# Document section
....
Code Monkey home page Code Monkey logo

slowfast_feature_extractor's Introduction

SlowFast Feature Extractor

Extract features from videos with a pre-trained SlowFast model using the PySlowFast framework.

Update: The installation instructions has been updated for the latest Pytorch 1.6 and Torchvision 0.7 with Cuda 10.2. Please follow the new instructions to refresh the Pyslowfast installation if you had already done it before.

Install requirements

  1. Ubuntu 16.x/18.x (Only tested on these two systems)
  2. Cuda 10.2
  3. Python >= 3.7
  4. Pytorch >= 1.6
  5. PySlowFast >= 1.0
  6. PyAv >= 8.x
  7. Moviepy >= 1.0
  8. OpenCV >= 4.x

It is recommended to use conda environment to install the dependencies.

You can create the conda environment with the command:

conda create -n "slowfast" python=3.7

Install Pytorch 1.6 and Torchvision 0.7 with conda or pip. (https://pytorch.org/get-started/locally/)

Install the following dependencies with pip:

pip install 'git+https://github.com/facebookresearch/fvcore'
pip install simplejson av psutil opencv-python tensorboard moviepy cython

Install detectron2:

python -m pip install 'git+https://github.com/facebookresearch/detectron2.git'

Setup Pyslowfast:

git clone https://github.com/facebookresearch/slowfast
export PYTHONPATH=/path/to/slowfast:$PYTHONPATH
cd slowfast
python setup.py build develop

Getting Started

Clone the repo and set it up in your local drive.

git clone https://github.com/tridivb/slowfast_feature_extractor.git

Data Preparation

The videos can be setup in the following way:

|---<path to dataset>
|   |---vid_list.csv
|   |---video_1.mp4
|   |---video_2
|   |   |---video_2.mp4
|   |   |---.
|   |---.

or pre-process the videos and extract the frames like below:

|---<path to dataset>
|   |---vid_list.csv
|   |---video_1
|   |   |---frame01.jpg
|   |   |---frame02.jpg
|   |   |---.
|   |---video_2
|   |   |---video_2
|   |   |   |---frame01.jpg
|   |   |   |---frame02.jpg
|   |   |   |---.
|   |---.

The vid_list.csv should have the paths of all the videos or subdirectories for extracted frames. All the videos/image files should have the same type of extension. Based on the hierarchy above, it should be like:

video_1
video2/video_2
...
...
...

Pretrained weights

Navigate to the slowfast_feature_extractor directory.

cd /path/to/slowfast_feature_extractor

Download the pre-trained weights from the PySlowFast Model Zoo and copy it to your desired location.
....
# Available data
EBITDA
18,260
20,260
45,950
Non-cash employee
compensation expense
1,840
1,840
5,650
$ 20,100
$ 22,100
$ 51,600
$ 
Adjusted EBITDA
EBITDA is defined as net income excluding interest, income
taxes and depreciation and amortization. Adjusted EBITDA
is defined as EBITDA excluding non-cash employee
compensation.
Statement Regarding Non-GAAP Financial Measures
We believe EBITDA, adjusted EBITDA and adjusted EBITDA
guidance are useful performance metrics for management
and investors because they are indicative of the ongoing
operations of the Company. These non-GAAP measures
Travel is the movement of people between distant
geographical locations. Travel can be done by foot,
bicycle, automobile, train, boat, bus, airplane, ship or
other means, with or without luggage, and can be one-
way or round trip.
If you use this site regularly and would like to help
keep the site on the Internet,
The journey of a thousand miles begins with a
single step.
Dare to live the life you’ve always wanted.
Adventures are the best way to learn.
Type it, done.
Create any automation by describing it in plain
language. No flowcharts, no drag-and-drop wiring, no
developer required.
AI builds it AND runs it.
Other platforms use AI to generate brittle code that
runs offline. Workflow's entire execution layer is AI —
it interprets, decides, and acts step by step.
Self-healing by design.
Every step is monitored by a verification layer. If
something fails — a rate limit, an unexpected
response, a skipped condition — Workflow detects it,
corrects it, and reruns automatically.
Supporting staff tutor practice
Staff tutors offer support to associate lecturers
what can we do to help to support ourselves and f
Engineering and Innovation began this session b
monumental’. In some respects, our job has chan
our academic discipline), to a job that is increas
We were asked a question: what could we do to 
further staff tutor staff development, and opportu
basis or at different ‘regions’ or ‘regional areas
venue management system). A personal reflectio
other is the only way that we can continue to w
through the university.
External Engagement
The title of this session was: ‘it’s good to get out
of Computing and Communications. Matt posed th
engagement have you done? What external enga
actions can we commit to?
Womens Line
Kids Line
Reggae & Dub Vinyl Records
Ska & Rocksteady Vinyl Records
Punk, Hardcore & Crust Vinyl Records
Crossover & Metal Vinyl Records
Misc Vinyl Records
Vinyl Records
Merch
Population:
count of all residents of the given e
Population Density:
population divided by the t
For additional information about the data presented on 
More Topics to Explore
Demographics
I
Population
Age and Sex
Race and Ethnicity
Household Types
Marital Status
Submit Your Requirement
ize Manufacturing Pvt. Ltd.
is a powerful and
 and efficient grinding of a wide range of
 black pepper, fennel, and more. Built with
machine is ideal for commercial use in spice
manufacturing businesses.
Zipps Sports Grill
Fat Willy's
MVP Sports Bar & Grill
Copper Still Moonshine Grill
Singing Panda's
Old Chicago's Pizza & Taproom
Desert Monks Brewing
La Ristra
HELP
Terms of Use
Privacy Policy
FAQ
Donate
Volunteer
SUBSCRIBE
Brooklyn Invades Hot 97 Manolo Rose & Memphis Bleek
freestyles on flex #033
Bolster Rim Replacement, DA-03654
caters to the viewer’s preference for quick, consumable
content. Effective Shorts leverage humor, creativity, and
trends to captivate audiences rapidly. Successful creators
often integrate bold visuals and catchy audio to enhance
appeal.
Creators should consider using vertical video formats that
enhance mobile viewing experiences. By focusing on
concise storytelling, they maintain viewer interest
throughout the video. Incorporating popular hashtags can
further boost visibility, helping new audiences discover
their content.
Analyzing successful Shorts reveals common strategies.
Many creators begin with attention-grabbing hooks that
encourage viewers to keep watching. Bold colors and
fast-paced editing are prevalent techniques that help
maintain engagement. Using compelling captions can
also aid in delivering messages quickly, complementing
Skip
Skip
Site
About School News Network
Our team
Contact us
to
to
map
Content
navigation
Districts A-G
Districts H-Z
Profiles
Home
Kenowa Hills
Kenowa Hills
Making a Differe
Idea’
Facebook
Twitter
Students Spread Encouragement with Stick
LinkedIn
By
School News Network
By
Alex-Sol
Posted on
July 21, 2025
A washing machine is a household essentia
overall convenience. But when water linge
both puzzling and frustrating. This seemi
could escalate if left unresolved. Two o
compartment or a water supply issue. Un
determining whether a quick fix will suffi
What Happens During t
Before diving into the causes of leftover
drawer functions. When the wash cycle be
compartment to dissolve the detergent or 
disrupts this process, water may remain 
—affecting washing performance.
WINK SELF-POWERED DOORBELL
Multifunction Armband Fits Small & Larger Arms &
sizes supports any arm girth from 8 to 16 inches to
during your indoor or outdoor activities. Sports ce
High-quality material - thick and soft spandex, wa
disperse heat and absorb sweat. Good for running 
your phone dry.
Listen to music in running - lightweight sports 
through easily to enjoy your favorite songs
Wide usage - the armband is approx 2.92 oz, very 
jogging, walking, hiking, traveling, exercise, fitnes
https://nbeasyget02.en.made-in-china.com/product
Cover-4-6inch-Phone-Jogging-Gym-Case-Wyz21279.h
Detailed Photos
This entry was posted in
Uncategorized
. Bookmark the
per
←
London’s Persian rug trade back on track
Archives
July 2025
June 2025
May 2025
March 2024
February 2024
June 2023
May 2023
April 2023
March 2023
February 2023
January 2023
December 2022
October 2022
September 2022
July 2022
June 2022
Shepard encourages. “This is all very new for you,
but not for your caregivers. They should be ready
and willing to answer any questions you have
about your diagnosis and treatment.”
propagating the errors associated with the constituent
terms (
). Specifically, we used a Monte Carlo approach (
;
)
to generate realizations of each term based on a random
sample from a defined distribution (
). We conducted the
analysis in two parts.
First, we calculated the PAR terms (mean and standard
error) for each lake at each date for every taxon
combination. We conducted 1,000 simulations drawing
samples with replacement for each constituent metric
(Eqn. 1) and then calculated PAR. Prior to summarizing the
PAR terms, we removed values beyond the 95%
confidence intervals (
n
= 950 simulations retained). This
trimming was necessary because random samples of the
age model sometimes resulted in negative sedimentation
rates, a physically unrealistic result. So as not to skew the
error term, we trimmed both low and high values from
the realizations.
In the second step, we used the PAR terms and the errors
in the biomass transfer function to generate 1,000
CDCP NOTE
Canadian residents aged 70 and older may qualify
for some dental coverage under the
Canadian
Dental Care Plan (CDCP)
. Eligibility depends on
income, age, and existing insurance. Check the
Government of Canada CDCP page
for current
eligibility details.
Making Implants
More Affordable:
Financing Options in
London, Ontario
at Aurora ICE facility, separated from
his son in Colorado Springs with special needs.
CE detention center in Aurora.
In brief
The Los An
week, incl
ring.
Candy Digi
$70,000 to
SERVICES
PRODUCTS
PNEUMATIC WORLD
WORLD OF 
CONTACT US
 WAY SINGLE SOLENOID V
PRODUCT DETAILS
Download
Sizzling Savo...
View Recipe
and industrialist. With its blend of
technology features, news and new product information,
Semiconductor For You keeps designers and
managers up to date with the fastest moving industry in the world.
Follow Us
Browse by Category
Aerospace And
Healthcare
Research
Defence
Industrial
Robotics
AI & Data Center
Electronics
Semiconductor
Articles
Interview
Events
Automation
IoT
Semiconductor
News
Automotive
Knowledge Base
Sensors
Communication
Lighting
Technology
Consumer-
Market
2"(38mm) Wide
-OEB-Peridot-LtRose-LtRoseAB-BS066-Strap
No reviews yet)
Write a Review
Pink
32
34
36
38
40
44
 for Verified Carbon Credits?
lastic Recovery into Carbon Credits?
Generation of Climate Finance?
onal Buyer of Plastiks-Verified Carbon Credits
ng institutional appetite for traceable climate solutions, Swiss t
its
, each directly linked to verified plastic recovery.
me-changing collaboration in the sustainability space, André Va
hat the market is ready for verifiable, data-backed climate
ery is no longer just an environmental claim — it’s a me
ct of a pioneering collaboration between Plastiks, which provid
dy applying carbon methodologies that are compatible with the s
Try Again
....
# Exercise tasks
A – According to the SlowFast feature extractor page, what minimum Python version is required?
B – Duplicate the listing from its first line through the line containing "compensation.", with both ends included.

# Answers for this exercise
A – Python 3.7 or later.

B –
EBITDA
18,260
20,260
45,950
Non-cash employee
compensation expense
1,840
1,840
5,650
$ 20,100
$ 22,100
$ 51,600
$ 
Adjusted EBITDA
EBITDA is defined as net income excluding interest, income
taxes and depreciation and amortization. Adjusted EBITDA
is defined as EBITDA excluding non-cash employee
compensation.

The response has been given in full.